▸ **SOURCE PASSAGE**:
╔══
/HEAL.EquationSearch

Equation learning with tree search using an expression grammar

Primary LanguageC#MIT LicenseMIT

HEAL.EquationSearch

Equation learning with tree search using an expression grammar.

Search is implemented via https://github.com/heal-research/TreesearchLib.

We use separable nonlinear least squares (variable projection) for parameter optimization. The linear parameters are solved via ordinary least squares (via QR decomposition) and the nonlinear parameters are optimized via an iterative algorithm (see https://iopscience.iop.org/article/10.1088/0266-5611/19/2/201).

The algorithm can be used via breadth-first search to generate all expressions up to a given length from the grammar.

Grammars

Several grammars for expressions can be used. The grammars are restricted to limit the number of possible expressions visited by the algorithm.

Polynomial grammar:

Expr -> param | param * Term + Expr
Term -> Fact | Fact * Term 
Fact -> var_1 | ... | var_n

Default (full) grammar:

Expr -> param | param * Term + Expr
Term -> Fact | Fact * Term
Fact -> var_1 | ... | var_n
        | 1 / '(' PolyExprOne ')'
        | log '(' abs '(' PolyExprOne ')' ')'
        | exp '(' param * PolyTerm ')'
        | cos '(' PolyExpr ')'
PolyExpr    -> param * PolyTerm + param | param * PolyTerm + PolyExpr 
PolyExprOne -> param * PolyTerm + 1 | param * PolyTerm + PolyExprOne
PolyTerm -> PolyFact | PolyFact * PolyTerm
PolyFact -> var_1 | ... | var_n

Building

dotnet build -c Release HEAL.EquationSearch

Run the unit tests with

dotnet test

Using the CLI

HEAL.EquationSearch.Console provides a simple command line interface to run the algorithm for CSV datafiles.
╚══
[Saved data entries]
╔══
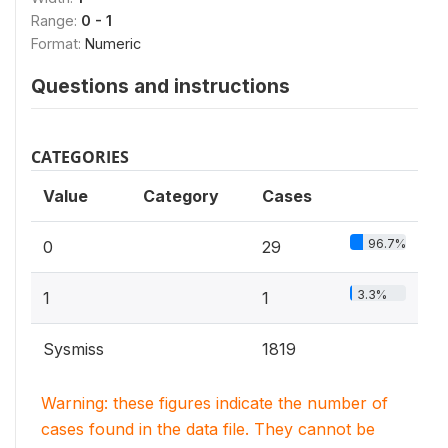
Range:
0 - 1
Format:
Numeric
Questions and instructions
CATEGORIES
Value
Category
Cases
96.7%
0
29
3.3%
1
1
Sysmiss
1819
Warning: these figures indicate the number of
cases found in the data file. They cannot be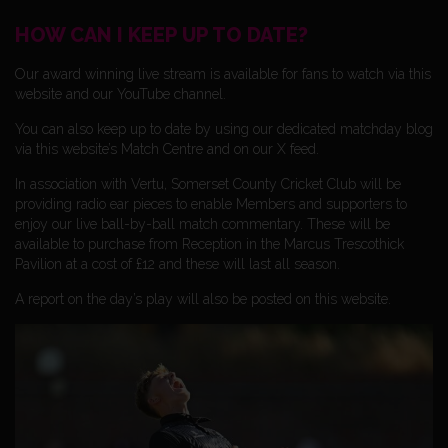
HOW CAN I KEEP UP TO DATE?
Our award winning live stream is available for fans to watch via this
website and our YouTube channel.
You can also keep up to date by using our dedicated matchday blog
via this website’s Match Centre and on our X feed.
In association with Vertu, Somerset County Cricket Club will be
providing radio ear pieces to enable Members and supporters to
enjoy our live ball-by-ball match commentary. These will be
available to purchase from Reception in the Marcus Trescothick
Pavilion at a cost of £12 and these will last all season.
A report on the day’s play will also be posted on this website.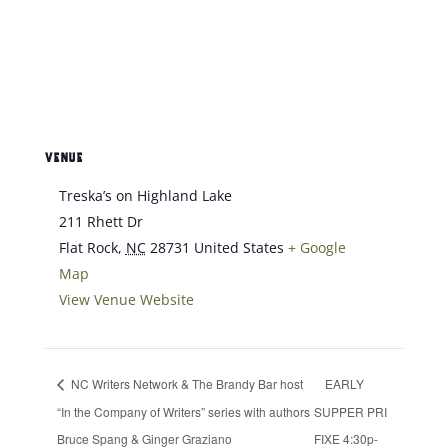
VENUE
Treska’s on Highland Lake
211 Rhett Dr
Flat Rock
,
NC
28731
United States
+ Google
Map
View Venue Website
NC Writers Network & The Brandy Bar host
EARLY
“In the Company of Writers” series with authors
SUPPER PRI
Bruce Spang & Ginger Graziano
FIXE 4:30p-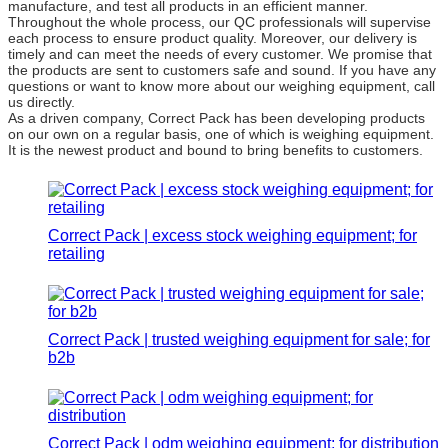
manufacture, and test all products in an efficient manner.
Throughout the whole process, our QC professionals will supervise
each process to ensure product quality. Moreover, our delivery is
timely and can meet the needs of every customer. We promise that
the products are sent to customers safe and sound. If you have any
questions or want to know more about our weighing equipment, call
us directly.
As a driven company, Correct Pack has been developing products
on our own on a regular basis, one of which is weighing equipment.
It is the newest product and bound to bring benefits to customers.
Correct Pack | excess stock weighing equipment; for
retailing
Correct Pack | trusted weighing equipment for sale; for
b2b
Correct Pack | odm weighing equipment; for distribution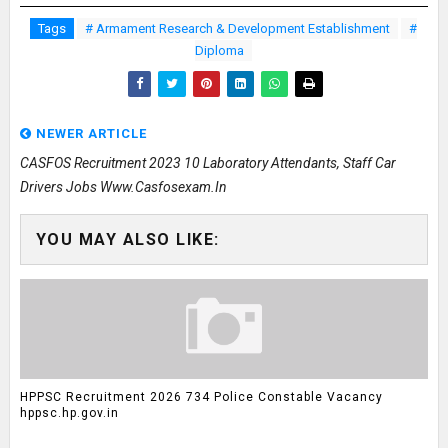
Tags
# Armament Research & Development Establishment
#
Diploma
NEWER ARTICLE
CASFOS Recruitment 2023 10 Laboratory Attendants, Staff Car
Drivers Jobs Www.casfosexam.in
YOU MAY ALSO LIKE:
HPPSC Recruitment 2026 734 Police Constable Vacancy
hppsc.hp.gov.in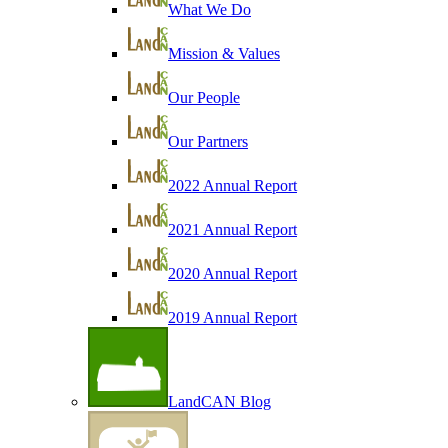
What We Do
Mission & Values
Our People
Our Partners
2022 Annual Report
2021 Annual Report
2020 Annual Report
2019 Annual Report
LandCAN Blog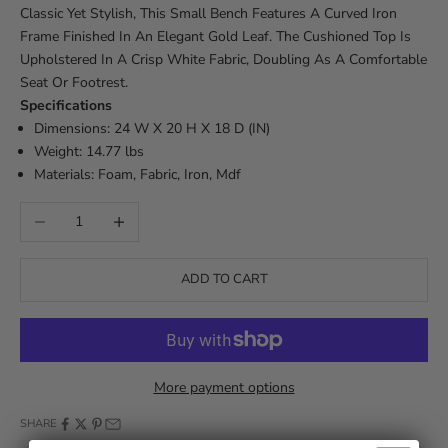
Classic Yet Stylish, This Small Bench Features A Curved Iron
Frame Finished In An Elegant Gold Leaf. The Cushioned Top Is
Upholstered In A Crisp White Fabric, Doubling As A Comfortable
Seat Or Footrest.
Specifications
Dimensions: 24 W X 20 H X 18 D (IN)
Weight: 14.77 lbs
Materials: Foam, Fabric, Iron, Mdf
Decrease quantity
Increase quantity
ADD TO CART
More payment options
SHARE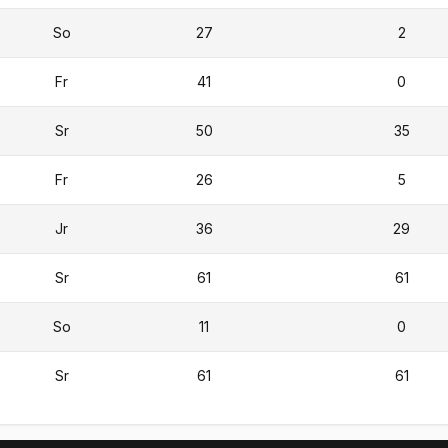
So
27
2
Fr
41
0
Sr
50
35
Fr
26
5
Jr
36
29
Sr
61
61
So
11
0
Sr
61
61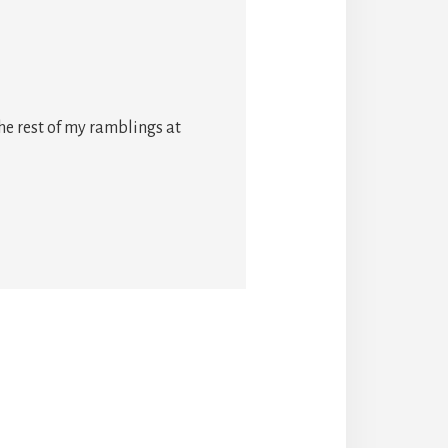
he rest of my ramblings at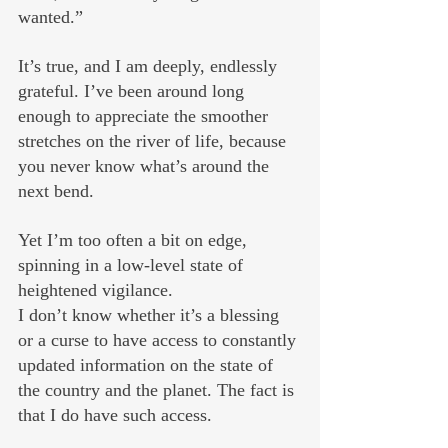
wanted.”
It’s true, and I am deeply, endlessly 
grateful. I’ve been around long 
enough to appreciate the smoother 
stretches on the river of life, because 
you never know what’s around the 
next bend.
Yet I’m too often a bit on edge, 
spinning in a low-level state of 
heightened vigilance. 
I don’t know whether it’s a blessing 
or a curse to have access to constantly 
updated information on the state of 
the country and the planet. The fact is 
that I do have such access. 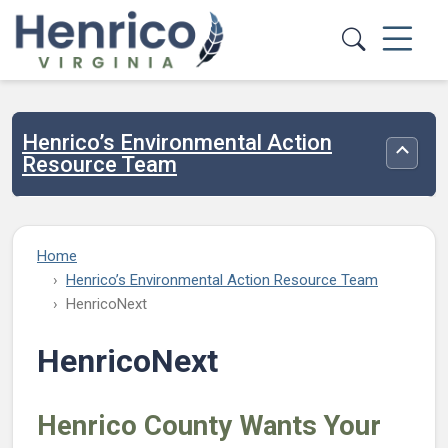
Skip to main content
Henrico’s Environmental Action
Toggle
Resource Team
Home
Henrico’s Environmental Action Resource Team
HenricoNext
HenricoNext
Henrico County Wants Your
╚══
▸ **WORK ORDER 1**:
Rewrite the paragraph of the equation search page that begins "We use separable nonlinear least squares" as a short bulleted list, keeping its main facts.
▸ **WORK ORDER 2**:
According to the equation search page, why are the grammars restricted?

▸ **YOUR SOLUTION 1**:
- Parameter optimization uses separable nonlinear least squares (variable projection).
- Linear parameters are solved by ordinary least squares, via QR decomposition.
- Nonlinear parameters are optimized with an iterative algorithm (see https://iopscience.iop.org/article/10.1088/0266-5611/19/2/201).

▸ **YOUR SOLUTION 2**:
The grammars are restricted to limit the number of possible expressions that the algorithm visits.